Note to the medical community:  A little discomfort occurs when someone farts in a stalled elevator filled with two more people than “capacity.”  A little discomfort occurs when you’re buried up to your neck in a fire-ant hill.  Or when someone runs a screwdriver through your ear.

To his credit, my urologist only lies to me once, and he can’t know it’s a lie.  “This won’t be as bad as you’ve imagined,” he says.

I don’t get a good look at his tool kit before I lay on my side, pull one knee up so he can get a good look at his point of entry – onto which I should have tattooed “Exit Only” -  but looking back, I assume it consists of  a single-hole paper punch purchased for under five bucks at Office Depot. 

The first and second punches leave me speechless.  It is as if he inserted a pair of rectal hornets.  The third has me desperately probing my meager historical knowledge for information regarding U.S./Romanian relations.  By punch number five I’m asking myself, How bad could dying of cancer be?  After six and seven I ask him that.

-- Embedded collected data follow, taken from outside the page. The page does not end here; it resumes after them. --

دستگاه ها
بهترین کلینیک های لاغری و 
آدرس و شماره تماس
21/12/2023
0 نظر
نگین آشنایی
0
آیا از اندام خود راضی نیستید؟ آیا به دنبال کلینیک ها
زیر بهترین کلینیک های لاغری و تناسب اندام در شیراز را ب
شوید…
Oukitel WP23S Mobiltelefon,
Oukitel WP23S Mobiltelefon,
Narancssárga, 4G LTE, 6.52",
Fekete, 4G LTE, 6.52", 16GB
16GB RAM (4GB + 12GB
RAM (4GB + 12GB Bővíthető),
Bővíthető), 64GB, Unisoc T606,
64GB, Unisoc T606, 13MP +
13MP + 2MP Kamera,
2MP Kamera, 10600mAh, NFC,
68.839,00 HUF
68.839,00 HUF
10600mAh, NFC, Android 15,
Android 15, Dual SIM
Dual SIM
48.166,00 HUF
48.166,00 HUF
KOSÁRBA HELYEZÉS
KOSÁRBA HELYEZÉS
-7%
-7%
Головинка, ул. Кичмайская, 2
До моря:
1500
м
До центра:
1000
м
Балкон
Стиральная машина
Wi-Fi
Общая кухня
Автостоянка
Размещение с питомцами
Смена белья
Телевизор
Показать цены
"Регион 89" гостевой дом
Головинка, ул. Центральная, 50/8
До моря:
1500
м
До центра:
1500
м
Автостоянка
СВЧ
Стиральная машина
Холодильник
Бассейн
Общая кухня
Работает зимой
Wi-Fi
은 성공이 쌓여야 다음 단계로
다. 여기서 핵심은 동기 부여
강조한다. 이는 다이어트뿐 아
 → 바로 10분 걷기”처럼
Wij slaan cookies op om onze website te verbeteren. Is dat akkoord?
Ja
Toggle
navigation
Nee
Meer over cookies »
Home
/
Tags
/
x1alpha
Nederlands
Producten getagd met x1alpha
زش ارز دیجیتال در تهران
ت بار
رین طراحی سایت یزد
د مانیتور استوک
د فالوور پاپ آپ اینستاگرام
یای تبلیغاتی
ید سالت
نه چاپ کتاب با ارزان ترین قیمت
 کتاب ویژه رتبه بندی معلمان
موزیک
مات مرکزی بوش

            “Very bad,” he says.  “We’re almost there.”

            I’m counting backward now, threatening him with Homeland Security between piercing white-hot snips. In perfect cadence with his final soft tissue ambush, I scream “Stotan!” 
            “There will be a little blood,” he says as his nurse covers me with the oversized Kleenex she gave me to preserve my dignity.  “Call me if it is excessive.”
            Then my doctor says, “We should have the results in 24 –to – 72 hours.  If you haven’t heard by next Monday, you call, okay?”

            “Do you have any questions before I go?”
            “I do.”
            He nods go ahead.
            “When you were a little boy in Romania, like maybe 10, what did you want to be when you grew up?”
            He smiles. “I assume that question is rhetorical.”

            I smile back.

“And now I have a question for you,” he says.  “A real one.”


            “What is Stotan?”

I start to brag a little and tell him it’s the name of a novel I wrote, but I’m not feeling all that conversational.  “It’s an Australian term,” I tell him.  “a cross between a Stoic and a Spartan.”

“I see,” he says. “A combining of terms.”  He shrugs, “Well you are certainly not that.”